Viro’s mother, Seda Muradian, worked in the editorial office of the renowned Armenian newspaper Hayreniki Dsajn, the Voice of the Home Country. She was in contact with the best and most talented artists of the time. “They would often come by and bring paints and brushes: that really got me interested and started me on my own path.” Viro’s first painting, which was published in a children’s magazine, was done in watercolors and showed a musician playing the guitar. He was only six years old. His parents later sold the house they inherited from Viro’s grandfather to pay tuition fees for their two sons.
“I am forever in their debt,” Viro said.
His maternal grandmother, Marusya, came from Marash. She and her family had left the Ottoman Empire in time to escape the massacres. His paternal grandmother, Satenik Budaghian, came from Bitlis and was the only member of her family to survive. She was raised in an orphanage. “Unfortunately, there are no pictures left of my grandparents: they got lost when we sold our house in Yerevan and moved to Russia,” Viro lamented.
From streets to galleries
In 2000 and 2001 Viro exhibited his paintings in New York and Los Angeles. Ulli Kühnert, Creative Manager with Universal Music, commissioned him to paint portraits as gifts for the stars. In 2001 Viro exhibited his paintings at the Las Vegas Magic Show and met boxer Floyd Mayweather Jr., who was eager to sit for the artist. Viro’s works quickly became very popular with American celebrities. Soon after, Snoop Dogg and many more wanted to have their own Viro portraits.
Viro Arnold with Snoop Dogg. Los Angeles, 2004 |
Back in Germany, Viro’s works were soon discovered by none other than Alex Gernandt, editor-in-chief of Bravo, Germany’s most popular teen magazine. For the third time, a chance encounter gave Viro’s career a boost. For the next seven years, his portraits appeared as posters in Germany’s biggest-selling magazine, reaching an audience of more than 250,000 people each week. From Bravo, Viro moved to work with Werder Bremen, a football club in Germany’s Bundesliga, painting works that were sold as art prints.

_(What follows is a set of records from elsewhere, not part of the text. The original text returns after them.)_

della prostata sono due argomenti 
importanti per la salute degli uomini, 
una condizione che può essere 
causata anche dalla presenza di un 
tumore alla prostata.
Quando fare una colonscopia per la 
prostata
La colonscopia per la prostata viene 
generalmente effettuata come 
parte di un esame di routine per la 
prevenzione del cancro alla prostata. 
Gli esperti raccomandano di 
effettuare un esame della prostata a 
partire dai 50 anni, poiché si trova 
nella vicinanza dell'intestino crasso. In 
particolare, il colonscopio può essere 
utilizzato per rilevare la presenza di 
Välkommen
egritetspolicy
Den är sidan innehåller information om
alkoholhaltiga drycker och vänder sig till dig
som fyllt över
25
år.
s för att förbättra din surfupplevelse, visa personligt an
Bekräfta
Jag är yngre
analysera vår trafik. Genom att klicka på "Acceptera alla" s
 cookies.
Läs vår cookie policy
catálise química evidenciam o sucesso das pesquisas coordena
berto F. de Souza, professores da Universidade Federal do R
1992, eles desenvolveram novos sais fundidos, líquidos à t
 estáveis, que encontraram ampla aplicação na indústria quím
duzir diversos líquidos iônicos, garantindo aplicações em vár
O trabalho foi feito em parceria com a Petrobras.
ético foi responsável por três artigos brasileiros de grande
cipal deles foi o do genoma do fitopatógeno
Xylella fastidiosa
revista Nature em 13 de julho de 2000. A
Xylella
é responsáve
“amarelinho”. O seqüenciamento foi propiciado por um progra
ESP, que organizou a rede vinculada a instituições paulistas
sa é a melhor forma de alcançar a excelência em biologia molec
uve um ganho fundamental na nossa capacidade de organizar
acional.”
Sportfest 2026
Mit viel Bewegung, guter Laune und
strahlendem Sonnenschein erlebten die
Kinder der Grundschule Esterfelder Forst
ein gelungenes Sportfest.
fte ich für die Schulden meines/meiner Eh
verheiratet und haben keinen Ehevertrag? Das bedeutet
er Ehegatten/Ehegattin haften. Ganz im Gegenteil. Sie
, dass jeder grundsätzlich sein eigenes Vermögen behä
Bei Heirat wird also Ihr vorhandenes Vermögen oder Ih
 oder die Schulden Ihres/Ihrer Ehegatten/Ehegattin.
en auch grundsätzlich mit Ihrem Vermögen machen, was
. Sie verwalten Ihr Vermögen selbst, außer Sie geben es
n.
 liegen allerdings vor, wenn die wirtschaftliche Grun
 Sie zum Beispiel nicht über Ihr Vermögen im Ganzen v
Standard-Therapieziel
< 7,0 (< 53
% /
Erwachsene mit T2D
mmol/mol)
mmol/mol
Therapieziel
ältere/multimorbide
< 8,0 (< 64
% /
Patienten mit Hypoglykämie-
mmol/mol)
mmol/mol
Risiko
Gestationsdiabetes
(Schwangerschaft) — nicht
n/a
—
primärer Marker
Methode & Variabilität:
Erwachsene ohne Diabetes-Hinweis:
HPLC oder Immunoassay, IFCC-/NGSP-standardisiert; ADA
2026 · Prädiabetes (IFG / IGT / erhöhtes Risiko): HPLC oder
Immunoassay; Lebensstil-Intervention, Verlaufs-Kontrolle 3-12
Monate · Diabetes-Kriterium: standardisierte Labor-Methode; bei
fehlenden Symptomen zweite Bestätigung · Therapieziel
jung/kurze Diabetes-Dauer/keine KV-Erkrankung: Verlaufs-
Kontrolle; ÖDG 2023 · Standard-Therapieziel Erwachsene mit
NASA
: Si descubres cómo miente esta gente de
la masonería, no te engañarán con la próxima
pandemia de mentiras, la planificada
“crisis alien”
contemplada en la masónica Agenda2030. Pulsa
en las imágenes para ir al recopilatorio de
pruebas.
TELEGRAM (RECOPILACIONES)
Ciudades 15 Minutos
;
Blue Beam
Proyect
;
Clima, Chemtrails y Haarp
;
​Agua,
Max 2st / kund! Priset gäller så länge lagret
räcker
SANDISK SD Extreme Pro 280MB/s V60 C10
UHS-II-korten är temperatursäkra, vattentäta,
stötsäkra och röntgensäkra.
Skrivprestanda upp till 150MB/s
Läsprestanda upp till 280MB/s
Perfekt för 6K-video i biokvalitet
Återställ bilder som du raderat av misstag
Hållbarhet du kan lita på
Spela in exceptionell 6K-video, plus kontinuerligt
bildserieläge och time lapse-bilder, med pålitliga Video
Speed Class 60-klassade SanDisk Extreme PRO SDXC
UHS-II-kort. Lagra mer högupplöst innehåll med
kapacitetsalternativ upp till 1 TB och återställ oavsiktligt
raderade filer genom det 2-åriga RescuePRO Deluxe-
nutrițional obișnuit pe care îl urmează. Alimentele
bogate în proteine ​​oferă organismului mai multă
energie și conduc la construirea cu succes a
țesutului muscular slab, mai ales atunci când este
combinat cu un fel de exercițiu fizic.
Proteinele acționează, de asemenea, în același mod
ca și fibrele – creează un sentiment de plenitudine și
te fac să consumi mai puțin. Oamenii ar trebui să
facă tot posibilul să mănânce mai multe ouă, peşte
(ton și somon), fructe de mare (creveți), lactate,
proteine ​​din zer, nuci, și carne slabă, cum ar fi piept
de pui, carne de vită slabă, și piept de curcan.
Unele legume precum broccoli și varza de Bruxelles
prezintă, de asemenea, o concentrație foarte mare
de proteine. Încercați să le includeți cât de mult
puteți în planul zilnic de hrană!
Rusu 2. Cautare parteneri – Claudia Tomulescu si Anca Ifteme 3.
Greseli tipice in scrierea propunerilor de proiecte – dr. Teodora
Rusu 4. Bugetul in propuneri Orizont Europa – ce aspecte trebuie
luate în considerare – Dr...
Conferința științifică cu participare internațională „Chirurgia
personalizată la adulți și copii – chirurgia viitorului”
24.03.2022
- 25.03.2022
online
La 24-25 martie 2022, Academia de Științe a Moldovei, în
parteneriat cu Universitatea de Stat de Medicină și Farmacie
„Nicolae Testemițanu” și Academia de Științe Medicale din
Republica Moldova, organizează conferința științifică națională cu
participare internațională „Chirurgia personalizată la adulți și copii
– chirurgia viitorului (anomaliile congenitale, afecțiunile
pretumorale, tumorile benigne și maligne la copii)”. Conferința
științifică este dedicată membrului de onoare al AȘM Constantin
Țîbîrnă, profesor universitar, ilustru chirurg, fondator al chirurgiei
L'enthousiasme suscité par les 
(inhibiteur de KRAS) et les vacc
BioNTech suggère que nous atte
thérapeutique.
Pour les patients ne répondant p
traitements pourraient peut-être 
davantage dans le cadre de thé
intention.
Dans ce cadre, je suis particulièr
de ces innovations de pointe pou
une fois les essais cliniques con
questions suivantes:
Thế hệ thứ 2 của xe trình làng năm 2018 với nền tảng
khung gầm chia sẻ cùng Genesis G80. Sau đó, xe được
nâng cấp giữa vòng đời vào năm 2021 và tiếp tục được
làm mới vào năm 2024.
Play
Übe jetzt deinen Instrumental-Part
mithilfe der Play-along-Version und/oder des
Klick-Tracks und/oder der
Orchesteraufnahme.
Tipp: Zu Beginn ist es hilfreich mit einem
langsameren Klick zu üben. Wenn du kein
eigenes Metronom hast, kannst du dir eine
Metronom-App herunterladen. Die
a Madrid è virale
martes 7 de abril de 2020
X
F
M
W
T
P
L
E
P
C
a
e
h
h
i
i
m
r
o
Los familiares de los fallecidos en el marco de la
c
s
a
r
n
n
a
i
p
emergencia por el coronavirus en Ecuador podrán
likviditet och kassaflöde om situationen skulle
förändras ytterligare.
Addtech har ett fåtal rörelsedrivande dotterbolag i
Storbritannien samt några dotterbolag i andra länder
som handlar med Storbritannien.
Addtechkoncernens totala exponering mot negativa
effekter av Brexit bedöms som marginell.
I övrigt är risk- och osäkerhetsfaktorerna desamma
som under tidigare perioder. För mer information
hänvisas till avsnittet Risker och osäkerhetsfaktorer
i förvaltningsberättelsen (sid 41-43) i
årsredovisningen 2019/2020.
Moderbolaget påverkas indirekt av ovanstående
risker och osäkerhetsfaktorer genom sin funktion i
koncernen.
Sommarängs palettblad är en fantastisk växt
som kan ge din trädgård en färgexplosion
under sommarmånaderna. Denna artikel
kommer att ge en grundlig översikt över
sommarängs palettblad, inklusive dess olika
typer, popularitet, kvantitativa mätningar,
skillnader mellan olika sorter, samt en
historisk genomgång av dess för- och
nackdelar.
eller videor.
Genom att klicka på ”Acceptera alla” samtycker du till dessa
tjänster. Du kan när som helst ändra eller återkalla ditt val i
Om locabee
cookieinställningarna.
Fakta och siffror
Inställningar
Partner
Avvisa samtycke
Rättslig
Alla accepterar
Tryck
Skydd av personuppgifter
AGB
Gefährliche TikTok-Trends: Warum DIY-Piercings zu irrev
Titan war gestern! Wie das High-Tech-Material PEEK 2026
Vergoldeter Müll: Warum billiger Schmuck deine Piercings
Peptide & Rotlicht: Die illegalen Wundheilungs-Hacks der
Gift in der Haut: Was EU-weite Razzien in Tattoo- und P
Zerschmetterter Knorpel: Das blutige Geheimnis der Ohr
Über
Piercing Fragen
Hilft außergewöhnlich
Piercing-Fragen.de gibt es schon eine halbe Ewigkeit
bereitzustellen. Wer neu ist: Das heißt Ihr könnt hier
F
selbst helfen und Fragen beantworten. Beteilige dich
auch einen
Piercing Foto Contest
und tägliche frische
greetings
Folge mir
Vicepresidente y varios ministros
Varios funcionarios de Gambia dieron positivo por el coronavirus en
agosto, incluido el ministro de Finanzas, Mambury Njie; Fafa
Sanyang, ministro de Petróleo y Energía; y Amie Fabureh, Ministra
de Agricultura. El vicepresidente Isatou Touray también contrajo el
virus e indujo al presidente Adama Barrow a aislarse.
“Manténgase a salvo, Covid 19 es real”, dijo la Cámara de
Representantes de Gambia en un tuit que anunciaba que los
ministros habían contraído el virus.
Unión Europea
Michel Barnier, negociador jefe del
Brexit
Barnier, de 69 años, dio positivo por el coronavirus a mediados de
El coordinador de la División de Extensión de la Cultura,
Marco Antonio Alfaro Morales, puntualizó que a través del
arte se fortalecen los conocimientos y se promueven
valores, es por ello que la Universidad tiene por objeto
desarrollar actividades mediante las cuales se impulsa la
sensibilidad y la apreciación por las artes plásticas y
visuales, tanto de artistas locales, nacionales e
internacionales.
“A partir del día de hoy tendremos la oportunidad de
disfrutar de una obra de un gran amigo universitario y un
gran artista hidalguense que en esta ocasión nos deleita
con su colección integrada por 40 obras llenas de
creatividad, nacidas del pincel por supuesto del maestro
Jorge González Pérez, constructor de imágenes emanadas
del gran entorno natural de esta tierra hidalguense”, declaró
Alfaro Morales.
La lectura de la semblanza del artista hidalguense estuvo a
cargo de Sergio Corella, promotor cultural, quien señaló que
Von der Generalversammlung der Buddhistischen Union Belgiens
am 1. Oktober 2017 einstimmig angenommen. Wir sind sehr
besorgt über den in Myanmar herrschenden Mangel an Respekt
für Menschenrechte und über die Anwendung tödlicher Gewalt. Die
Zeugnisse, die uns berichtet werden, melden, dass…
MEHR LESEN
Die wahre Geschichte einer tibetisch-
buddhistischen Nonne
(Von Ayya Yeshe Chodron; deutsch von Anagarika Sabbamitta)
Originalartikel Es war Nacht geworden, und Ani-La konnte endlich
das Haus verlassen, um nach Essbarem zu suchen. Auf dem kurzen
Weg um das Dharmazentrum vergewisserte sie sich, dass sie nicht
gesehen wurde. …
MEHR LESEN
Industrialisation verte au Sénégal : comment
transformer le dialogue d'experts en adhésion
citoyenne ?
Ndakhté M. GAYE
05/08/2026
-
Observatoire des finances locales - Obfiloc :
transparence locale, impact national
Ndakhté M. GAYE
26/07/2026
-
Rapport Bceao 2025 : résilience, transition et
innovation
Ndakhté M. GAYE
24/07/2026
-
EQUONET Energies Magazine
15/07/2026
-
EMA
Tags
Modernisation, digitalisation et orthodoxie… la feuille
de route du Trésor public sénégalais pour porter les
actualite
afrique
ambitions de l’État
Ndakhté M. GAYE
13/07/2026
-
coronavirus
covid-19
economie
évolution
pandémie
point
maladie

“It has always been my dream to be invited by on to Stefan Raab’s TV show,” Viro said. “One day Arthur Abraham celebrated a win by carrying my portrait of him around the ring. Stefan saw it and joked that it might be nice if his colleagues could commission a similar portrait for him. It wasn’t long before my phone rang and I was invited onto the show. It’s the little successes that make the big one,” Viro said with conviction.
Viro Arnold with Stefan Raab |
Today Viro has his own studio and lives together with his wife, Hasmik Manukyan, and their seven-month-old son Ruben in Fellbach, a town at the northeastern city limits of Stuttgart. In recent years his work has expanded into new areas, but painting portraits remains his favorite creative activity.